Tareas por realizar:
• A. Según la noticia sobre el proyecto de ley de Rubio y Menéndez, ¿desde qué año no había una ruta de tráfico aéreo regular entre Cuba y Estados Unidos?
• B. Enumera todos los lugares geográficos, sean países o estados, que se mencionan en la noticia sobre el proyecto de ley de Rubio y Menéndez.
• C. Reanuda la noticia sobre el proyecto de ley de Rubio y Menéndez a partir de su último párrafo.

Texto mostrado:
Relaciones Internacionales

Rubio y Menéndez proponen una ley para suspender los vuelos entre Estados Unidos y Cuba

El senador republicano por Florida y el senador demócrata por New Jersey buscan detener el tráfico aéreo comercial entre los dos países hasta que se certifiquen las medidas de seguridad de los aeropuertos de la isla.
8 Sep 2016 – 3:52 AM EDT

El senador demócrata Robert Menéndez y el senador republicano Marco Rubio lanzaron este miércoles un proyecto de ley que frenaría los vuelos entre Cuba y Estados Unidos hasta que pueda comprobarse que los aeropuertos de la isla cumplen con las más exigentes medidas de seguridad.

La propuesta legislativa de los senadores, ambos de origen cubano, llega justo una semana después de que Cuba y EEUU abrieran la primera ruta de tráfico aéreo regular entre los dos países desde 1961.

Datos extraídos:
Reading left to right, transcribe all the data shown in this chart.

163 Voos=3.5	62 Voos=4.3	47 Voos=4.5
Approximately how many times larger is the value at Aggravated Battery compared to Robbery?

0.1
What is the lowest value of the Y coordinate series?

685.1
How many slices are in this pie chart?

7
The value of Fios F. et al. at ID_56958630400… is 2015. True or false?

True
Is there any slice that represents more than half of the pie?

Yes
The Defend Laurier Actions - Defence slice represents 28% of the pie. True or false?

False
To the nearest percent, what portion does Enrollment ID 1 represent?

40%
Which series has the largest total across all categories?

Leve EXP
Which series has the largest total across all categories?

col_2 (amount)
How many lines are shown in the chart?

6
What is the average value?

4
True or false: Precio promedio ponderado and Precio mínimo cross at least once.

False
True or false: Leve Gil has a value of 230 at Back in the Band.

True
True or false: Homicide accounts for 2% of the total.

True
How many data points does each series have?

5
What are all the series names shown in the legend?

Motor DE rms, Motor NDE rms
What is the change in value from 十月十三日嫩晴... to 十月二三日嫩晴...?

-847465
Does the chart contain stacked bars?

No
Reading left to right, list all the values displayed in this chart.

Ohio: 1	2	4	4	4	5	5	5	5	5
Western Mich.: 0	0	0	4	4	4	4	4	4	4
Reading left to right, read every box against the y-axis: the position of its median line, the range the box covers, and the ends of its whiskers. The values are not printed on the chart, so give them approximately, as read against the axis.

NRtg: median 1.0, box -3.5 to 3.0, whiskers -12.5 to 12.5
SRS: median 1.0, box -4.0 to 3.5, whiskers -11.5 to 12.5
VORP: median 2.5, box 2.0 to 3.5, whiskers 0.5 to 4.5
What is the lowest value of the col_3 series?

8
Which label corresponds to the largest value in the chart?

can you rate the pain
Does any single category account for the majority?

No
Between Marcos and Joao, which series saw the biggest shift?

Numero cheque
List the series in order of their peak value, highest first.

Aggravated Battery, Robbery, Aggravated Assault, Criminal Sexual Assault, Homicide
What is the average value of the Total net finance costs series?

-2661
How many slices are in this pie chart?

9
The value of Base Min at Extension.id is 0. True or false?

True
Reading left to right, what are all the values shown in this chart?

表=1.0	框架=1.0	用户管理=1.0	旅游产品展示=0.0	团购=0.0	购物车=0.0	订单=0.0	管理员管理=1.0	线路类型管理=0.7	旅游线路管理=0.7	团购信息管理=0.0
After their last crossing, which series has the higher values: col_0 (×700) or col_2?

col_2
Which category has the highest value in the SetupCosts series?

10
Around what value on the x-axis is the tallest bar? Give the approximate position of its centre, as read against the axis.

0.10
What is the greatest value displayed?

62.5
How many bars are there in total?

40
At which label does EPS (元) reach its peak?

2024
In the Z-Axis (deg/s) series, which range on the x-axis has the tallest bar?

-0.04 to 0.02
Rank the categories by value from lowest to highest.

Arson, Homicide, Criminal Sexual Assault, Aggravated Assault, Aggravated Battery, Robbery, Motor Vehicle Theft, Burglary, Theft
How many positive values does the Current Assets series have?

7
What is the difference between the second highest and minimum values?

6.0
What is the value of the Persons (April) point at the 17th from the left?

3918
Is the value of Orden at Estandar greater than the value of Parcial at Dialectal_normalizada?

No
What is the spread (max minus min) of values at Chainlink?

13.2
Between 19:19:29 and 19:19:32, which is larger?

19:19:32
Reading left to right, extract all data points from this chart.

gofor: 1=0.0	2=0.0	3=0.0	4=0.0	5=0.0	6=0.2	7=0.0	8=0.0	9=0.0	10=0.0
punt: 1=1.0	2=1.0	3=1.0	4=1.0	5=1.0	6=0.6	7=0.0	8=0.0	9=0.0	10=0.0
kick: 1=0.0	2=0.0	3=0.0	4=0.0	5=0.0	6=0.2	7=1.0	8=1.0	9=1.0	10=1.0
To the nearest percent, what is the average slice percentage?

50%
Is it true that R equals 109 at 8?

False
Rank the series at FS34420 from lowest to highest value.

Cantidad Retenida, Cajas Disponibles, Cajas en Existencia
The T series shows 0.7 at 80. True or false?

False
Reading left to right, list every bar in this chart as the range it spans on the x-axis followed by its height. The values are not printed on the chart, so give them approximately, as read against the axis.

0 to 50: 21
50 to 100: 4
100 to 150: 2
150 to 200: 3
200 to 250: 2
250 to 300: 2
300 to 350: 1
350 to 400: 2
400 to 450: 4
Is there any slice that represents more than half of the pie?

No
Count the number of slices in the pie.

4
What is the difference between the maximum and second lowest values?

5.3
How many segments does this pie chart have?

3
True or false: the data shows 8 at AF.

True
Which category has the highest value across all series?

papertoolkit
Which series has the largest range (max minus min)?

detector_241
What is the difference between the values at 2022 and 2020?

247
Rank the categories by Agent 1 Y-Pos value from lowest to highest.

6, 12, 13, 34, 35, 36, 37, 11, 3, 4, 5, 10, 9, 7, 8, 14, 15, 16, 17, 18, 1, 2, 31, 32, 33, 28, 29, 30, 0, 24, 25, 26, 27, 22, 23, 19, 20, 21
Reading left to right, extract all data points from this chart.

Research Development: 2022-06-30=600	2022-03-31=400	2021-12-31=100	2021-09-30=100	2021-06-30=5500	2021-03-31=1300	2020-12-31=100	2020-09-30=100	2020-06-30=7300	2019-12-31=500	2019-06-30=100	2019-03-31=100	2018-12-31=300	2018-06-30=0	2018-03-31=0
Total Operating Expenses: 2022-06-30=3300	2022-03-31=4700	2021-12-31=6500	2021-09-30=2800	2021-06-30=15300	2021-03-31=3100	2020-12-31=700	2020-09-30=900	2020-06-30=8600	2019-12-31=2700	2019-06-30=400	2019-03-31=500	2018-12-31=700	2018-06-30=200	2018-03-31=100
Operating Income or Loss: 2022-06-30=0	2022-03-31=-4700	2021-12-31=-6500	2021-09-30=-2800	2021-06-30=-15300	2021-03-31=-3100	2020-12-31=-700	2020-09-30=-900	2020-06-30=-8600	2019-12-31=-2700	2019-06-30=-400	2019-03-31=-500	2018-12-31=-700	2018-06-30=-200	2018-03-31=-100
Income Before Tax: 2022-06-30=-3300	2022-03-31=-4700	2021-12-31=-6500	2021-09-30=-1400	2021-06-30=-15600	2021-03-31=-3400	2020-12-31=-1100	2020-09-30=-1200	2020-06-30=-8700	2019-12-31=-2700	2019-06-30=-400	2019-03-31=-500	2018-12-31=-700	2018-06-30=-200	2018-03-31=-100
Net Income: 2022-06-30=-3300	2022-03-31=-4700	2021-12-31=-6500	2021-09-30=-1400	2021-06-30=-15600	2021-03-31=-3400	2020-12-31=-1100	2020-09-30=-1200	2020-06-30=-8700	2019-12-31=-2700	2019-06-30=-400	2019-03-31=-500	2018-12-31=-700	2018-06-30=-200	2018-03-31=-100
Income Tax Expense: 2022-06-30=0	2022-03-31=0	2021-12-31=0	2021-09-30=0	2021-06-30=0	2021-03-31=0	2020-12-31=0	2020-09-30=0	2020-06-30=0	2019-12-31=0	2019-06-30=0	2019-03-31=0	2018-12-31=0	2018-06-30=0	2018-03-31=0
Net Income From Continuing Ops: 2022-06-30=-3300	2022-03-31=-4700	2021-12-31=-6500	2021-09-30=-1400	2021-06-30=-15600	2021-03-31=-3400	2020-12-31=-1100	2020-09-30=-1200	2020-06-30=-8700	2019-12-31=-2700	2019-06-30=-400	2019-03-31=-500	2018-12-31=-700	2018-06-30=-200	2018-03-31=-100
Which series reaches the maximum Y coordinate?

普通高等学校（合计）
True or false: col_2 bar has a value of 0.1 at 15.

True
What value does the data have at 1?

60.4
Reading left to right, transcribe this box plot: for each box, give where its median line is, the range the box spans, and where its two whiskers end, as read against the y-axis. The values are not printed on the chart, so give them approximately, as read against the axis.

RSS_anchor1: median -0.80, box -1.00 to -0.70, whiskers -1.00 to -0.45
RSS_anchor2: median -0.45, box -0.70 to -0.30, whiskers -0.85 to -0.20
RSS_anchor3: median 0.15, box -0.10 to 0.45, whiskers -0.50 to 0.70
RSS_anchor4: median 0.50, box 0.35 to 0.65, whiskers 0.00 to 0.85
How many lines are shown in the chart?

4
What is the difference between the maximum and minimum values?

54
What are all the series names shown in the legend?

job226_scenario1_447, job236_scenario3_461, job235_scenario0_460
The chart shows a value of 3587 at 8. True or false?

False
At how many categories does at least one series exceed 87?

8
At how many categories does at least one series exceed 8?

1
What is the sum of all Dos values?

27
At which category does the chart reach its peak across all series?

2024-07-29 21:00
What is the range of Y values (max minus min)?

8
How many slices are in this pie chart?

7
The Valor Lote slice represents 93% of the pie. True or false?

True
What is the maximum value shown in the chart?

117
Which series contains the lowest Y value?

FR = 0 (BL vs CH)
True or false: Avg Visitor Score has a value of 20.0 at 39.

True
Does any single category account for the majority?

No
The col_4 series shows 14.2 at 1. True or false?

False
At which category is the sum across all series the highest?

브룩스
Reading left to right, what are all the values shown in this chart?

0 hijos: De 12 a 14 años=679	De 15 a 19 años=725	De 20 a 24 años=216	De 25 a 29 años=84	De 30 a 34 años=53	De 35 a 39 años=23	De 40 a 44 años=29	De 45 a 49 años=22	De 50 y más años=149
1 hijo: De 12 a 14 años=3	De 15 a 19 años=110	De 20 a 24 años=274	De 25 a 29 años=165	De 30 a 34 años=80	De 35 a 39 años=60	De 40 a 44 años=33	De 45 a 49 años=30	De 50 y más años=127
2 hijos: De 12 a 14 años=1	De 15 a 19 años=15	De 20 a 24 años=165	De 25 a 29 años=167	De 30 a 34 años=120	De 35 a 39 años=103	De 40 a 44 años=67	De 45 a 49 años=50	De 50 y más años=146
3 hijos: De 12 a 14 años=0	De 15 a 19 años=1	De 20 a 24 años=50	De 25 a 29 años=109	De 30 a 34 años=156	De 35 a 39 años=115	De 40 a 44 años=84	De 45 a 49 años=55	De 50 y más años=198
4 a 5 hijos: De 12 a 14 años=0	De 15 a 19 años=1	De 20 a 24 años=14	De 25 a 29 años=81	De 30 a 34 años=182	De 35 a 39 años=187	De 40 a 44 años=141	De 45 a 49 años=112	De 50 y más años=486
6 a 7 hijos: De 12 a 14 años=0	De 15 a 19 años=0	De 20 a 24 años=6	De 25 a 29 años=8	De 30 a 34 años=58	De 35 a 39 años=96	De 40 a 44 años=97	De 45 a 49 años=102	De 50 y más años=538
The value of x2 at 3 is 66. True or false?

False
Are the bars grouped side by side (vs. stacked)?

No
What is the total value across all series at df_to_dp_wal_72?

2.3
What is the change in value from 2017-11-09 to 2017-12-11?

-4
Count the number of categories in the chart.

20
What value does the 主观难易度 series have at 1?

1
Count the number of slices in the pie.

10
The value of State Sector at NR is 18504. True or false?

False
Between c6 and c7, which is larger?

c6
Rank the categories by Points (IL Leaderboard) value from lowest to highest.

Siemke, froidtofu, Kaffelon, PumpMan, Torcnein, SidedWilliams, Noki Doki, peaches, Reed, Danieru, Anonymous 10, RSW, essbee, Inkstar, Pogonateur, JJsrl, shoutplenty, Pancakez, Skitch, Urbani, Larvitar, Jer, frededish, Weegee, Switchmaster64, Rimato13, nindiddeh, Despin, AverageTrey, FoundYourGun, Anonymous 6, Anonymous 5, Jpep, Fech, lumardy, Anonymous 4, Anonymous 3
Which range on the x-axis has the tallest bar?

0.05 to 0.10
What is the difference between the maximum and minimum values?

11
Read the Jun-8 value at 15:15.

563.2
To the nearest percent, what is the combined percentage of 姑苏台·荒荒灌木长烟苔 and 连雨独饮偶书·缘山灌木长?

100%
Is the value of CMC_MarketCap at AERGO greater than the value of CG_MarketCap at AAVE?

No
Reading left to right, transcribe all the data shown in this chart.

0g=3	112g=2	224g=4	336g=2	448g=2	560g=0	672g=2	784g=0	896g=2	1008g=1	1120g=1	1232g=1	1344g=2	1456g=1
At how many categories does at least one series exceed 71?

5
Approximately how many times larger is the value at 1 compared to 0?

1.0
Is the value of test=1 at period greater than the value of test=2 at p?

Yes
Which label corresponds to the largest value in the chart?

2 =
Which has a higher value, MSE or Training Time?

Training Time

Respuestas por tarea:
• A. Desde 1961.

• B. Estados Unidos, Cuba, Florida y New Jersey.

• C.
Los senadores buscan frenar los vuelos desde y hacia Cuba hasta que la Administración de Seguridad del Transporte (TSA, por su sigla en inglés) evalúe las medidas de seguridad de los aeropuertos de la isla y pueda comprobar la fiabilidad del personal aeroportuario cubano.

"Con tantas amenazas graves de seguridad en todo el mundo, es irresponsable dejar aspectos clave de nuestra seguridad en las manos del antiamericano y represivo régimen de Cuba", consideró en un comunicado Rubio, firme opositor al restablecimiento de las relaciones entre Washington y La Habana.


En ese sentido, Rubio resaltó que el personal de los aeropuertos es contratado por el Gobierno cubano y, a su juicio, eso incrementa las probabilidades de que alguien que busca dañar a EEUU acceda a información sensible sobre datos de vuelos o controles de seguridad.

Entre otras cosas, Rubio y Menéndez quieren saber si los aeropuertos de la isla tienen escáneres corporales adecuados, sistemas de detección de explosivos, tecnologías para detectar pasaportes falsos y un exhaustivo proceso para conocer a quién se está contratando como empleado.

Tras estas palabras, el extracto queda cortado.